Owing to the popularity and sustained demand of the product, pickles have provided livelihoods and become a big business. While many pickle-makers, mostly elderly women, have always earned money by selling door-to-door, several brands like Pachranga Foods, Priya Pickle and Haldiram’s have become household names in India.

Home-made Indian pickles are in great demand in several countries, mainly in the Middle East and places where there is a sizeable Indian diaspora.

The industry has seen dramatic growth in the last decade.
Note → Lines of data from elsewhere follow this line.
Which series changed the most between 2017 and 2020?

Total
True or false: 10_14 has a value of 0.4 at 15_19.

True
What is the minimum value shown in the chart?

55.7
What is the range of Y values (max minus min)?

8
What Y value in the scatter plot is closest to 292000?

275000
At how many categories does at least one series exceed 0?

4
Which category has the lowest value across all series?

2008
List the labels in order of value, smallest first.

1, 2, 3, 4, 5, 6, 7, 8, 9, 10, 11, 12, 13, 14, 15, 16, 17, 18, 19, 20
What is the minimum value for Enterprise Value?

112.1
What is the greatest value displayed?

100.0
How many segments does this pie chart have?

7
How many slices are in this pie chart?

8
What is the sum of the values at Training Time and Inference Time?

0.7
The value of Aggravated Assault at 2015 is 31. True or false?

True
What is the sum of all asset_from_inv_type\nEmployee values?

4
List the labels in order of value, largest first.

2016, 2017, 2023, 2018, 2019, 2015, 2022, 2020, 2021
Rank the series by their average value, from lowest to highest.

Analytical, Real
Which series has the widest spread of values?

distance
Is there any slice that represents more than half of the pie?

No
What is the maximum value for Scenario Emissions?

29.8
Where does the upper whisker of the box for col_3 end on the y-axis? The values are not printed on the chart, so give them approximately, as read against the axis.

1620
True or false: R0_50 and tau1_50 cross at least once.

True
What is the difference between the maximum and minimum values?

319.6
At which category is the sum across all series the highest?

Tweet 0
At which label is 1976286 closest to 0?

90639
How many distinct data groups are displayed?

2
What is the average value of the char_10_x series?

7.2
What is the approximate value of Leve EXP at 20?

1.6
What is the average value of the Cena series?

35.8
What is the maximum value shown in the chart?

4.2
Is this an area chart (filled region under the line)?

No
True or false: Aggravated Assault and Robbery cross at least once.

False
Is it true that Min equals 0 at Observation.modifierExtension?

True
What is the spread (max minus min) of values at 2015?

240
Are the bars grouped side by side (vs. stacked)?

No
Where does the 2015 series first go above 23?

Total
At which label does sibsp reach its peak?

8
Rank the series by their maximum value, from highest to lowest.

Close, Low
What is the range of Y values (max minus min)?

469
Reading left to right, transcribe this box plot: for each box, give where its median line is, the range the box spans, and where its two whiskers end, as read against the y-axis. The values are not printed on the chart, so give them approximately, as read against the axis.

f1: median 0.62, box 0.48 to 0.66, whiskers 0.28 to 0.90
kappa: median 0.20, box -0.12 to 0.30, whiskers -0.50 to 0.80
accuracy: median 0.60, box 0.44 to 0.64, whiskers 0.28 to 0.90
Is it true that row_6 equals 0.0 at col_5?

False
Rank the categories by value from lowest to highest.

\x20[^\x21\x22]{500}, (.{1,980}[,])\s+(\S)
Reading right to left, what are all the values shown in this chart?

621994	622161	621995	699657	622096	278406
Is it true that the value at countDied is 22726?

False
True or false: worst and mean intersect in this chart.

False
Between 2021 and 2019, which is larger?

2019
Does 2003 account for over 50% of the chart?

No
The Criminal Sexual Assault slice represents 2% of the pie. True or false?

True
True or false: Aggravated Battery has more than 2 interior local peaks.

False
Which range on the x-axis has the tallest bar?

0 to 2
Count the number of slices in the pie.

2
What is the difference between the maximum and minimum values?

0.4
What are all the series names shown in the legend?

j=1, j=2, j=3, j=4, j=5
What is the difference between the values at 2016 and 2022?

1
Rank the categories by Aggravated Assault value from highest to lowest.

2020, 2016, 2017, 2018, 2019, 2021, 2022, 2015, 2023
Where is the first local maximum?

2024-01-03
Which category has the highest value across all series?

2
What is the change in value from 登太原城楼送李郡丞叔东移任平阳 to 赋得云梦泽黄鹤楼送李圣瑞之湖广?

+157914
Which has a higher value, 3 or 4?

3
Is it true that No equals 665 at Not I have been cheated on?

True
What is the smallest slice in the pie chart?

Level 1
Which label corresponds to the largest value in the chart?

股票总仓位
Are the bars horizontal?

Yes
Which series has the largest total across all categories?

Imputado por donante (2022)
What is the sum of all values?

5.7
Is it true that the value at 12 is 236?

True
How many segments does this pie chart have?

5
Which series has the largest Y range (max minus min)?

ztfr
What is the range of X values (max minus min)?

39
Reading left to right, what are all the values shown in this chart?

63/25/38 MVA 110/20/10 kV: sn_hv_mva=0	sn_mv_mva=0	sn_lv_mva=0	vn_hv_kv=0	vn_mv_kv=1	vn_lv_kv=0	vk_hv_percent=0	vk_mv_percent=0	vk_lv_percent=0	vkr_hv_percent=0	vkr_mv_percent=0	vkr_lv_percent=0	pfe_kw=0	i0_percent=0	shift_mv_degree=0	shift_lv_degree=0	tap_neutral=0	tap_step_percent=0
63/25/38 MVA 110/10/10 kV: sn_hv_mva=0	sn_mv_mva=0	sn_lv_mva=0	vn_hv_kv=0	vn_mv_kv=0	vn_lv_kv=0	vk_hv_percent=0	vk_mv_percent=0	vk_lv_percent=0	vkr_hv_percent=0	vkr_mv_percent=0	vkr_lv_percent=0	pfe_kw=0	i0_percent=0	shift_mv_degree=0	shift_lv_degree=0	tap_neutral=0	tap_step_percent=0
In 2009, the total value of pickle exports was US$15.76 million, but that grew to US$110.1 million in 2019, government figures show – a whopping 733 per cent increase.

There are several stories about female entrepreneurs who became immensely successful just by making pickles at home, eventually evolving into a big brand.

One such entrepreneur is Suman Sood, who set out preparing pickles for her family before word of mouth led her to set up her brand, Pickles & More.

Others include Dipali Bhattacharya, from the eastern Indian state of Assam, who started her venture Prakrity Food Products after her husband’s death, and wheelchair-bound Deeja Satheesan, who hails from Kerala in southern India and earns a handsome reward by selling pickles through her venture Nymitra.

There are also many self-help and other groups across India which employ women to make achaar. One such project is in the southern state of Karnataka. Named Hudli Project, it was started by three tech workers to arrest the migration of people from Hudli village to the cities to seek employment.

The trio decided to provide sustainable employment in the village through a pickle business, reasoning that the local women were experienced in preparing pickles and that the demand for pickles was growing across the world.

They worked with a data analytics company to help with product pricing and sales and introduced an on-demand, subscription-based e-commerce model, in which the customer orders a pickle that is then prepared by the women in the traditional way and delivered to the customer under the brand name Jawan.

“Pickle-making is an art in our country, which almost every woman knows. Interestingly, when we learnt it from our elders, we never thought it would bring us monetary benefits some day,” said Marwah.